While working at QVT, he enrolled at law school and “established important connections” with the likes of current US senator J.D. Vance and the tech entrepreneur Peter Thiel, said The New Yorker.

He the founded Roivant Sciences, which “bought patents from larger companies for drugs that had not yet been fully developed and marketed”, said Reuters, before resigning as CEO in 2021.

Right-wing star waging war on woke

Ramaswamy identifies as a libertarian whose “views and style rubbed some people the wrong way”, according to his former dorm mate and colleague Paul Davis, speaking to The New Yorker. 

The Republican candidate has become “a fierce conservative” in recent years and wrote “Woke Inc.” in 2021, a book that “lambasts ‘wokeism’ as an insidious influence on hard work, capitalism, religious faith and patriotism”. This triggered his “rapid ascension as a right-wing star”, said Reuters.

“He thinks the climate crisis is a hoax, supports Vladimir Putin’s aggression in Ukraine and would gladly pardon Donald Trump on day 1 of his would-be presidency,” wrote Margaret Sullivan in The Guardian, who has branded him “America’s demagogue-in-waiting”.

His policy positions “are mostly deeply conservative”, Reuters added. He wants to “greatly expand the powers of the president and dismantle much of the federal government” – including the FBI and the Internal Revenue Service (IRS). He also believes Ukraine should “make concessions to Russia to end the war”, including letting the aggressor “retain parts of Ukraine it already occupies”.

Could he win the GOP nomination?

Nobody in the presidential race “has been as eager about getting in front of the media” as Ramaswamy, and “his ubiquity is paying off”, said Adam Wren in Politico. The presidential candidate “starts talking and doesn’t stop”, having done 30 interviews in one day alone, for example, and appeared in more than 150 podcasts since launching his campaign.

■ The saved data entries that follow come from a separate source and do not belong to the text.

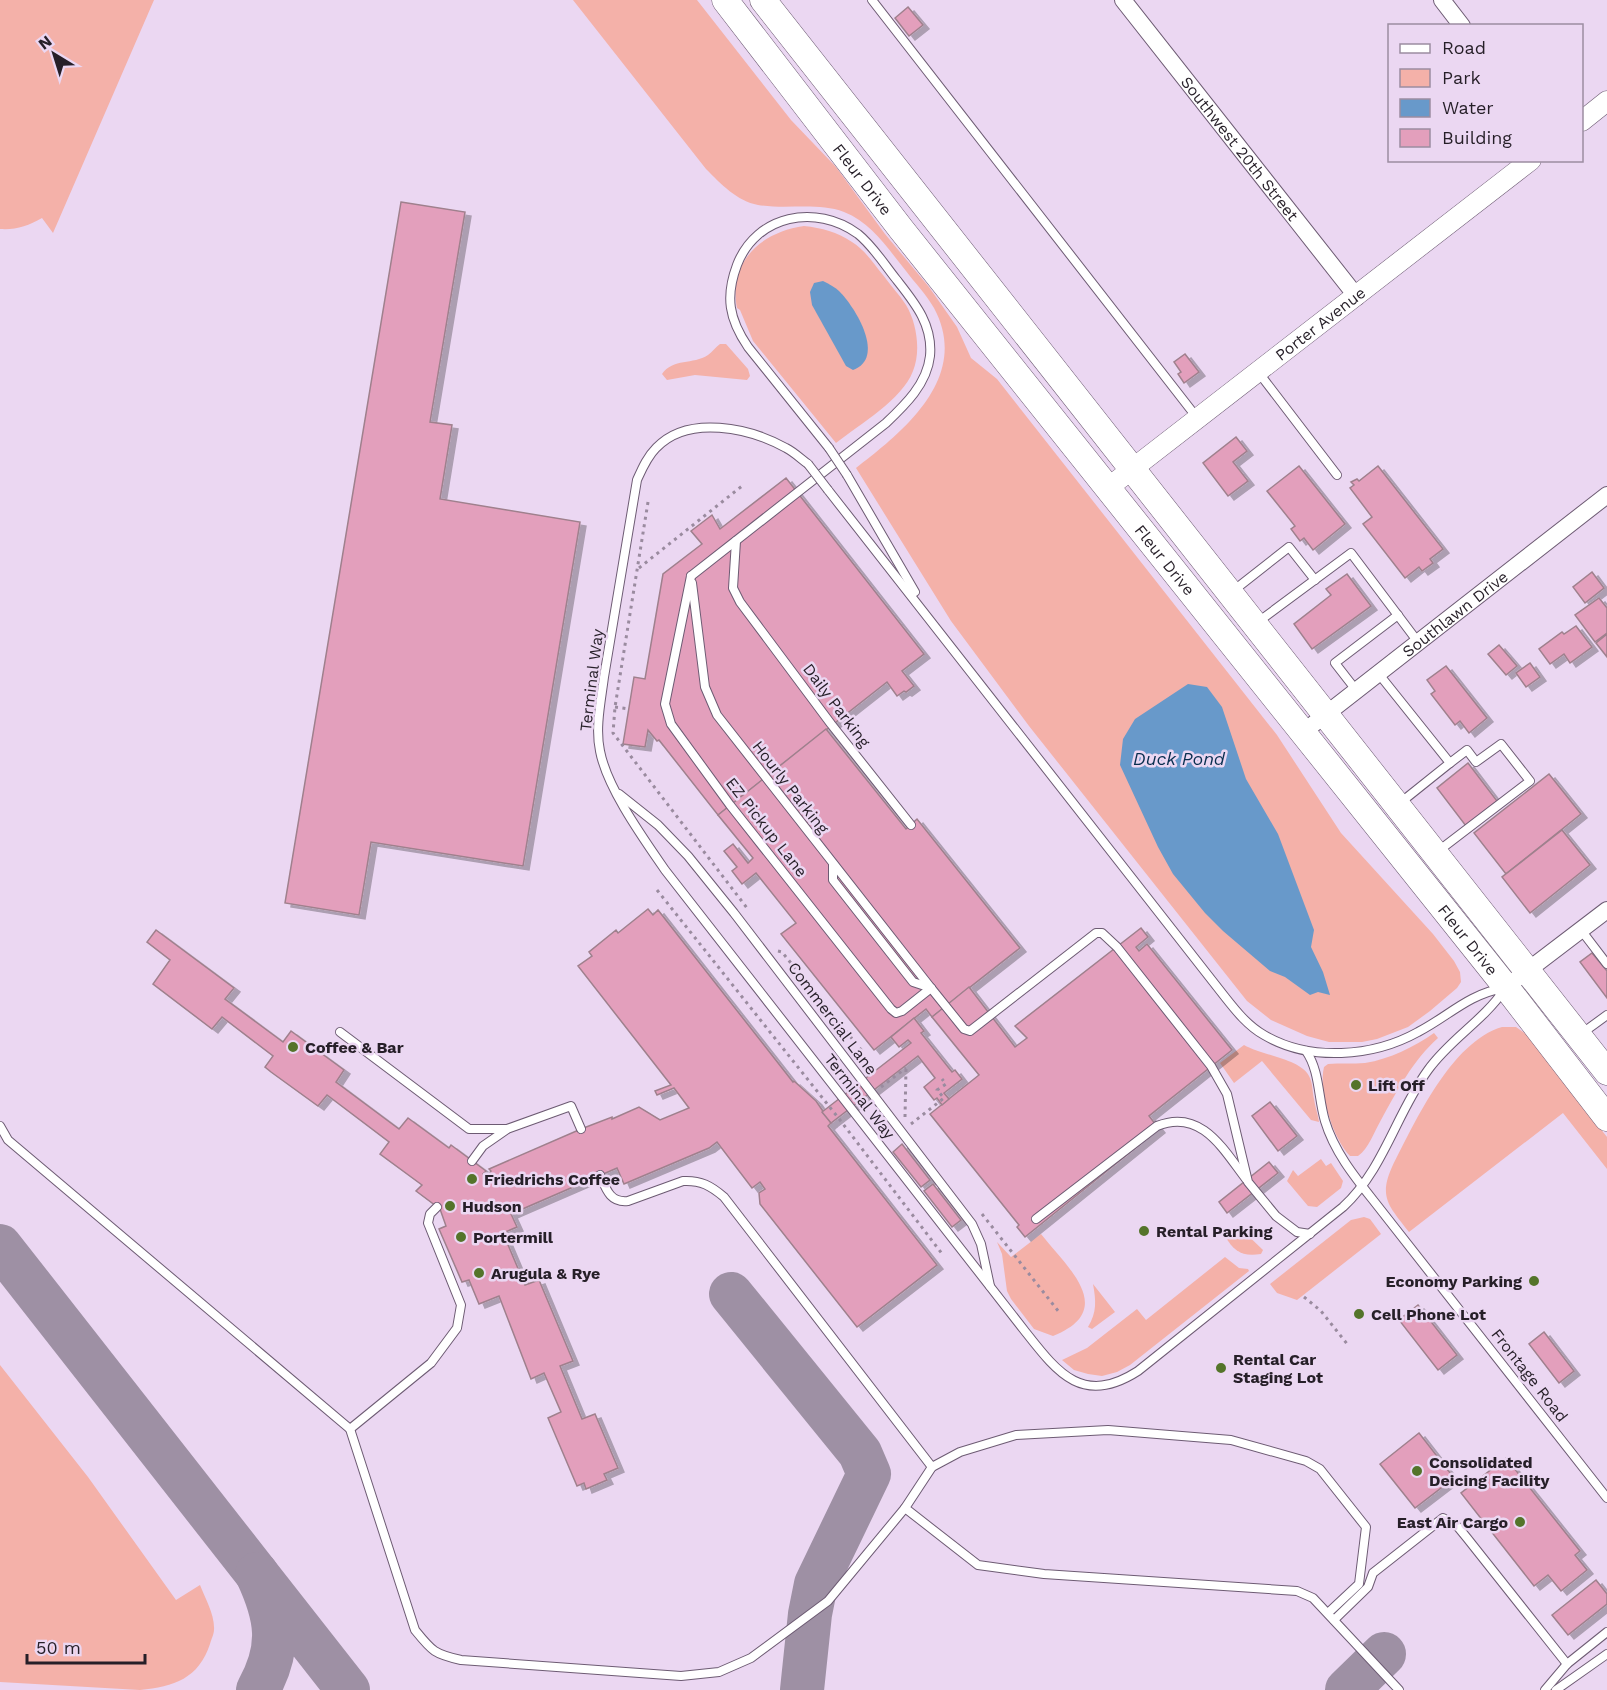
<svg xmlns="http://www.w3.org/2000/svg" width="1607" height="1690" font-family="'Work Sans',sans-serif">
	<style>
		.green { fill: #f4b1a9 }
		.water { fill: #6899ca }
		.lines { fill: none; stroke-linecap: round; stroke-linejoin: round }
		.taxiway { stroke: #9e90a4; stroke-width: 44 }
		.building { fill: #e39fbc; stroke: #9f808d; stroke-width: 1.5; filter: url(#shadow) }
		.service-casing { stroke: #6d5b73; stroke-width: 10 }
		.minor-casing { stroke: #6d5b73; stroke-width: 18 }
		.tertiary-casing { stroke: #6d5b73; stroke-width: 21 }
		.primary-casing { stroke: #6d5b73; stroke-width: 27 }
		.path { stroke: #9a8b9f; stroke-width: 3; stroke-dasharray: 3 4.5; stroke-linecap: butt }
		.service { stroke: #fff; stroke-width: 8 }
		.minor { stroke: #fff; stroke-width: 16 }
		.tertiary { stroke: #fff; stroke-width: 20 }
		.primary { stroke: #fff; stroke-width: 26 }
		.service-bridge-casing { stroke: #6d5b73; stroke-width: 10; stroke-linecap: butt }
		.service-bridge { stroke: #fff; stroke-width: 8 }
		.poi-dot { fill: #54742a; stroke: #ebd7f2; stroke-width: 2 }
		.labels { text-anchor: middle; stroke-width: 5; stroke-linejoin: round; paint-order: stroke }
		.street-label { font-size: 16px; fill: #261f28; stroke: #ebd7f2 }
		.poi-label { font-size: 16px; font-weight: bold; fill: #261f28; stroke: #ebd7f2; text-anchor: start }
		.water-label { font-size: 18px; font-style: italic; fill: #082e4f; stroke: #ebd7f2 }
	</style>
	<defs>
		<filter id="shadow"><feDropShadow dx="6" dy="4" stdDeviation="0" flood-color="#0004"/></filter>
	</defs>
	<rect width="100%" height="100%" fill="#ebd7f2"/>
	<g class="green">
		<path d="M0,0H154L53,233L42,218C28,226 16,230 0,229Z"/>
		<path d="M573,0H697L791,120L836,167L885,234L929,287L957,327L971,358L997,379L1277,735L1341,833L1433,934L1454,961L1460,972L1461,982L1457,988L1430,1011L1408,1027L1377,1039L1362,1042H1329L1307,1036L1271,1020L1247,1001L1029,726L951,621L856,468C904,431 971,377 934,308C926,294 915,283 906,271C888,249 872,223 844,212C817,202 787,210 758,205C737,201 721,184 706,169Z"/>
		<path d="M804,226C822,228 837,232 852,242C865,250 873,263 883,275C890,285 899,294 906,305C917,323 921,352 913,371C902,400 860,424 836,443L753,341L740,310L737,308C728,262 761,232 804,226Z"/>
		<path d="M720,344H726L748,369L750,376L747,380L695,375L667,380L662,374C673,358 693,365 708,355C712,352 716,347 720,344Z"/>
		<path d="M1502,1027H1516L1526,1034L1607,1137V1169L1563,1113L1409,1232C1390,1207 1378,1198 1392,1167C1415,1122 1451,1042 1502,1027Z"/>
		<path d="M1434,1033L1438,1038C1413,1060 1397,1091 1381,1120C1374,1132 1369,1148 1358,1156H1350C1333,1139 1318,1091 1324,1067L1328,1064C1340,1063 1353,1064 1365,1063C1390,1059 1414,1047 1434,1033Z"/>
		<path d="M1244,1045C1261,1055 1301,1059 1309,1076C1313,1083 1312,1091 1314,1099C1315,1107 1318,1114 1319,1122L1311,1120L1262,1061L1234,1083L1220,1063Z"/>
		<path d="M1321,1159L1326,1166L1331,1163L1343,1181L1341,1188L1317,1207L1308,1206L1287,1181L1293,1170L1298,1176Z"/>
		<path d="M1364,1217L1370,1219L1381,1234L1297,1300L1277,1293L1270,1284L1351,1220Z"/>
		<path d="M1238,1226L1263,1250L1261,1254C1243,1257 1234,1252 1225,1236Z"/>
		<path d="M1041,1234C1068,1268 1118,1310 1053,1336L1034,1329L1011,1299L1007,1291L1002,1254L997,1242L1011,1257Z"/>
		<path d="M1225,1257L1239,1268L1248,1269L1249,1271L1130,1365L1117,1372L1102,1376L1088,1374L1074,1370L1062,1360L1087,1348L1137,1309L1146,1320Z"/>
		<path d="M1093,1284L1115,1312L1092,1329L1088,1327C1097,1312 1096,1301 1093,1284Z"/>
		<path d="M0,1365L88,1477L176,1600L200,1585C205,1598 215,1615 214,1630C214,1634 211,1640 210,1644C199,1678 174,1687 140,1690L0,1682Z"/>
	</g>
	<g class="water">
		<path d="M823,281C829,284 835,287 839,291C856,308 886,358 853,370L846,366L812,305L810,292L814,283Z"/>
		<path d="M1188,684L1207,687L1222,707L1246,779L1278,834L1314,930L1311,947L1323,972L1330,995L1318,992L1310,995L1285,977L1270,971L1223,931L1205,913L1173,874L1158,847L1120,765L1123,739L1135,719Z"/>
	</g>
	<g class="lines">
		<g class="taxiway">
			<path d="M0,1246L257,1574"/>
			<path d="M731,1294L860,1453L869,1474L816,1584L810,1614L802,1690"/>
			<path d="M258,1690C282,1647 277,1617 257,1574L348,1690"/>
			<path d="M1347,1690L1384,1654"/>
		</g>
	</g>
	<g class="building">
		<path d="M908,7L923,25L909,36L895,18Z"/>
		<path d="M401,202L465,212L430,422L452,425L440,499L580,522L523,866L371,842L359,915L285,903Z"/>
		<path d="M1185,354L1199,372L1184,383L1178,374L1181,372L1174,362Z"/>
		<path d="M1236,437L1247,451L1233,462L1248,481L1228,496L1203,463Z"/>
		<path d="M1299,466L1345,524L1313,550L1304,538L1300,541L1291,529L1295,526L1267,491Z"/>
		<path d="M1378,466L1443,549L1430,559L1433,563L1422,571L1419,567L1405,578L1363,524L1372,517L1350,488L1354,485L1351,482L1357,479L1359,481Z"/>
		<path d="M786,478L924,654L902,671L914,686L906,692L904,691L897,696L887,682L718,815L659,740L657,741L648,730L645,747L623,744L634,677L645,679L663,574L702,544L691,531L712,515L720,529Z"/>
		<path d="M1592,572L1604,588L1585,603L1573,587Z"/>
		<path d="M1347,574L1371,606L1312,649L1294,624L1331,595L1326,589Z"/>
		<path d="M1599,598L1607,608V633L1595,642L1575,615Z"/>
		<path d="M1576,626L1592,647L1570,663L1564,654L1550,664L1539,649L1562,632L1564,634Z"/>
		<path d="M1607,634V657L1596,643Z"/>
		<path d="M1499,645L1517,666L1506,675L1488,654Z"/>
		<path d="M1530,663L1540,677L1526,687L1516,673Z"/>
		<path d="M1446,666L1487,718L1469,733L1460,721L1455,725L1431,694L1435,691L1427,680Z"/>
		<path d="M826,729L906,829L917,819L1020,948L932,1017L926,1009L874,1050L781,934L796,923L756,873L742,884L732,871L737,867L724,851L733,844L748,863L753,858L718,815Z"/>
		<path d="M1468,763L1497,801L1466,826L1437,788Z"/>
		<path d="M1549,774L1581,814L1506,874L1474,833Z"/>
		<path d="M1562,830L1590,865L1530,913L1502,877Z"/>
		<path d="M648,909L653,915L658,910L793,1082L794,1081L816,1101L831,1123L828,1126L937,1265L857,1327L760,1204L759,1193L765,1189L760,1182L752,1188L717,1142L709,1148L624,1184L617,1168L511,1214L517,1227L503,1233L525,1285L539,1280L573,1361L560,1366L582,1419L595,1414L618,1468L604,1474L607,1480L586,1489L584,1483L577,1486L548,1418L561,1412L544,1373L531,1379L499,1296L479,1304L469,1280L462,1282L439,1229L446,1226L440,1209L416,1191L422,1185L380,1154L389,1142L327,1095L318,1106L271,1072L265,1067L273,1056L222,1017L212,1029L153,984L170,960L147,942L156,930L234,988L225,999L283,1042L291,1031L344,1070L336,1082L399,1129L408,1118L449,1148L451,1145L486,1171L483,1174L487,1177L491,1171L489,1169L581,1129L612,1117V1119L639,1107L660,1120L689,1108L674,1088L657,1095L655,1091L671,1085L578,966L592,956L589,952L616,930L618,933Z"/>
		<path d="M1141,928L1148,937L1136,947L1139,951L1147,944L1232,1050L1149,1116L1159,1129L1025,1237L1017,1227L1019,1225L930,1114L979,1075L932,1017L969,987L1015,1047L1027,1038L1015,1026Z"/>
		<path d="M1592,953L1607,971V998L1580,962Z"/>
		<path d="M914,1018L924,1031L921,1033L952,1072L955,1070L962,1079L944,1093L949,1099L942,1105L937,1098L934,1100L924,1087L935,1078L918,1056L831,1123L822,1112L911,1043L908,1040L899,1047L891,1037Z"/>
		<path d="M1270,1102L1297,1136L1278,1151L1252,1116Z"/>
		<path d="M902,1144L930,1180L921,1187L893,1152Z"/>
		<path d="M1269,1162L1278,1173L1227,1213L1219,1202Z"/>
		<path d="M933,1184L961,1220L952,1227L924,1191Z"/>
		<path d="M1418,1305L1457,1355L1438,1370L1399,1320Z"/>
		<path d="M1544,1332L1574,1371L1559,1383L1529,1344Z"/>
		<path d="M1419,1433L1454,1478L1415,1508L1380,1464Z"/>
		<path d="M1506,1458L1580,1551L1575,1555L1587,1570L1561,1591L1548,1575L1534,1586L1461,1493Z"/>
		<path d="M1596,1580L1607,1594V1604L1568,1635L1552,1615Z"/>
	</g>
	<g class="lines">
		<g class="service-casing">
			<g id="service">
				<path d="M872,0L1198,419"/>
				<path d="M1259,373L1337,475"/>
				<path d="M808,464C801,459 794,452 786,448C750,428 688,414 656,448C647,457 642,469 637,480L604,677C601,701 595,728 600,751C607,788 643,838 665,870L1024,1330C1057,1372 1082,1407 1138,1371L1343,1207C1384,1169 1396,1114 1428,1070C1450,1039 1483,1021 1504,990"/>
				<path d="M847,475L915,592"/>
				<path d="M828,490L1225,997C1236,1011 1248,1026 1264,1035C1310,1062 1373,1057 1418,1032C1449,1016 1467,995 1503,988"/>
				<path d="M736,541L733,588L740,602L831,724L911,825"/>
				<path d="M691,576L665,704L671,724L730,805L891,1009L896,1013L902,1011L931,988L964,1029L970,1031L1096,933H1102L1117,947L1211,1066L1227,1094L1248,1182L1276,1216L1297,1232L1310,1234"/>
				<path d="M691,576L886,423C905,405 927,384 930,356C933,324 914,302 896,279C884,264 873,246 858,234C816,203 756,215 737,265C725,297 729,319 748,347L829,448"/>
				<path d="M692,583L705,687L717,715L931,988"/>
				<path d="M1233,591L1289,547L1315,580"/>
				<path d="M1258,622L1351,553L1418,642"/>
				<path d="M1378,673L1450,763L1400,803"/>
				<path d="M1356,690L1335,663L1398,615"/>
				<path d="M619,794L658,825L688,856L734,913L972,1224L981,1244L990,1286"/>
				<path d="M1437,852L1530,781L1501,744L1476,762L1467,750L1450,763"/>
				<path d="M833,865V880L913,982L931,988"/>
				<path d="M1581,930L1607,964"/>
				<path d="M340,1032L469,1129H507L571,1106L581,1129"/>
				<path d="M1581,1034L1607,1015"/>
				<path d="M1306,1051C1320,1071 1318,1098 1325,1121C1334,1151 1354,1176 1373,1200L1607,1498"/>
				<path d="M0,1126L8,1140L350,1429L415,1630C432,1651 434,1654 461,1660L681,1676L719,1672L751,1658L828,1601L905,1508"/>
				<path d="M472,1161L483,1146L506,1130"/>
				<path d="M600,1175C606,1189 610,1203 628,1201L683,1181C701,1180 711,1186 724,1197L932,1467L905,1508L978,1565L1044,1574L1297,1591L1313,1598L1399,1690"/>
				<path d="M1036,1219L1157,1126C1201,1108 1223,1149 1246,1179"/>
				<path d="M350,1429L431,1363L457,1328L461,1305L428,1223L430,1214L437,1207"/>
				<path d="M932,1467L960,1452L1016,1435L1108,1430L1231,1440L1306,1461L1320,1469L1366,1527L1359,1584L1328,1613"/>
				<path d="M1334,1620L1368,1587L1373,1573L1443,1518L1458,1527L1467,1538L1567,1664"/>
				<path d="M1545,1690L1567,1664L1607,1632"/>
				<path d="M1556,1690L1607,1654"/>
			</g>
		</g>
		<g class="minor-casing">
			<g id="minor">
				<path id="s1" d="M1123,0L1357,297"/>
				<path d="M1442,0L1462,26"/>
				<path id="s2" d="M1302,733L1607,495"/>
				<path d="M1506,987L1607,910"/>
			</g>
		</g>
		<g class="tertiary-casing">
			<g id="tertiary">
				<path d="M1582,121L1607,101"/>
				<path id="s3" d="M1109,487L1531,160"/>
			</g>
		</g>
		<g class="primary-casing">
			<g id="primary">
				<path id="s4" d="M725,0L901,229L1506,987L1607,1118"/>
				<path d="M763,0L1607,1072"/>
			</g>
		</g>
		<g class="path">
			<path d="M648,502L615,707L613,733L747,908"/>
			<path d="M639,568L742,486"/>
			<path d="M615,707L629,709"/>
			<path d="M657,890L840,1120L943,1255"/>
			<path d="M778,951L782,952L862,1051L861,1060"/>
			<path d="M881,1087L906,1068"/>
			<path d="M905,1117L906,1068"/>
			<path d="M911,1124L944,1098L937,1090L946,1084L942,1079"/>
			<path d="M982,1214L1059,1312"/>
			<path d="M1304,1297L1321,1311L1348,1345"/>
		</g>
		<use href="#service" class="service"/>
		<use href="#minor" class="minor"/>
		<use href="#tertiary" class="tertiary"/>
		<use href="#primary" class="primary"/>
		<g class="service-bridge-casing">
			<g id="service-bridge">
				<path d="M829,448L847,475"/>
				<path d="M808,464L828,490"/>
			</g>
		</g>
		<use href="#service-bridge" class="service-bridge"/>
	</g>
	<g class="poi-dot">
		<circle cx="293" cy="1047" r="6"/>
		<circle cx="1356" cy="1085" r="6"/>
		<circle cx="472" cy="1179" r="6"/>
		<circle cx="450" cy="1206" r="6"/>
		<circle cx="1144" cy="1231" r="6"/>
		<circle cx="461" cy="1237" r="6"/>
		<circle cx="479" cy="1273" r="6"/>
		<circle cx="1534" cy="1281" r="6"/>
		<circle cx="1359" cy="1314" r="6"/>
		<circle cx="1221" cy="1368" r="6"/>
		<circle cx="1417" cy="1471" r="6"/>
		<circle cx="1520" cy="1522" r="6"/>
	</g>
	<g class="labels">
		<g class="street-label">
			<text dy="6" stroke="none"><textPath href="#s1" startOffset="189">Southwest 20th Street</textPath></text>
			<text dy="6" stroke="none"><textPath href="#s4" startOffset="226">Fleur Drive</textPath></text>
			<text dy="6" stroke="none"><textPath href="#s3" startOffset="267">Porter Avenue</textPath></text>
			<text dy="6" stroke="none"><textPath href="#s4" startOffset="712">Fleur Drive</textPath></text>
			<text dy="6" stroke="none"><textPath href="#s2" startOffset="194">Southlawn Drive</textPath></text>
			<text transform="translate(591 680) rotate(-83)" y="6">Terminal Way</text>
			<text transform="translate(837 705) rotate(53)" y="6">Daily Parking</text>
			<text transform="translate(791 787) rotate(52)" y="6">Hourly Parking</text>
			<text transform="translate(767 827) rotate(52)" y="6">EZ Pickup Lane</text>
			<text dy="6" stroke="none"><textPath href="#s4" startOffset="1198">Fleur Drive</textPath></text>
			<text transform="translate(833 1018) rotate(53)" y="6">Commercial Lane</text>
			<text transform="translate(860 1096) rotate(52)" y="6">Terminal Way</text>
			<text transform="translate(1530 1375) rotate(52)" y="6">Frontage Road</text>
		</g>
		<g class="poi-label">
			<text x="305" y="1053">Coffee &amp; Bar</text>
			<text x="1368" y="1091">Lift Off</text>
			<text x="484" y="1185">Friedrichs Coffee</text>
			<text x="462" y="1212">Hudson</text>
			<text x="1156" y="1237">Rental Parking</text>
			<text x="473" y="1243">Portermill</text>
			<text x="491" y="1279">Arugula &amp; Rye</text>
			<text x="1522" y="1287" text-anchor="end">Economy Parking</text>
			<text x="1371" y="1320">Cell Phone Lot</text>
			<text x="1233" y="1365">Rental Car<tspan x="1233" dy="18">Staging Lot</tspan></text>
			<text x="1429" y="1468">Consolidated<tspan x="1429" dy="18">Deicing Facility</tspan></text>
			<text x="1508" y="1528" text-anchor="end">East Air Cargo</text>
		</g>
		<g class="water-label">
			<text x="1179" y="765">Duck Pond</text>
		</g>
	</g>
	<rect x="1388" y="24" width="195" height="138" fill="#ebd7f2" stroke="#9c8da1" stroke-width="1.5"/>
	<rect x="1400" y="44" width="30" height="9" fill="#ffffff" stroke="#9c8da1" stroke-width="1.5"/>
	<text x="1442" y="54" font-size="18" fill="#261f28">Road</text>
	<rect x="1400" y="69" width="30" height="18" fill="#f4b1a9" stroke="#9c8da1" stroke-width="1.5"/>
	<text x="1442" y="84" font-size="18" fill="#261f28">Park</text>
	<rect x="1400" y="99" width="30" height="18" fill="#6899ca" stroke="#9c8da1" stroke-width="1.5"/>
	<text x="1442" y="114" font-size="18" fill="#261f28">Water</text>
	<rect x="1400" y="129" width="30" height="18" fill="#e39fbc" stroke="#9c8da1" stroke-width="1.5"/>
	<text x="1442" y="144" font-size="18" fill="#261f28">Building</text>
	<g transform="translate(54 54) rotate(322)" stroke="#ebd7f2" stroke-width="4.5" paint-order="stroke">
	<path d="M0-4.5L10 22L0 15L-10 22Z" fill="#261f28"/>
	<text y="-9" font-size="16" font-weight="bold" text-anchor="middle" fill="#261f28">N</text>
	</g>
	<path d="M27 1654v9h118v-9" fill="none" stroke="#261f28" stroke-width="3"/>
	<text x="36" y="1654" font-size="18" fill="#261f28" stroke="#ebd7f2" stroke-width="4.5" paint-order="stroke">50 m</text>
</svg>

Many commentators “declared him victorious” in last week’s Republican Party debate, wrote Sullivan in The Guardian. For “this millennial tech bro”, his performance “couldn’t have gone much better” and “suddenly, this inexperienced and dangerous showoff is almost a household name”. 

With Ramaswamy, however, placing third and sometimes second in polling, behind De Santis and Trump, Politico’s Wren asks: “But what state can he actually win? And what’s the path after that?”

Ramaswamy told the publication: “I increasingly think there’s a chance I could win Iowa”, which is the first state to vote in the Republican primaries on 15 January 2024. He was, however, seventh in a recent poll among Republican candidates in the state with just 4%. Despite this, he added: “If I can win Iowa, I can win any state.”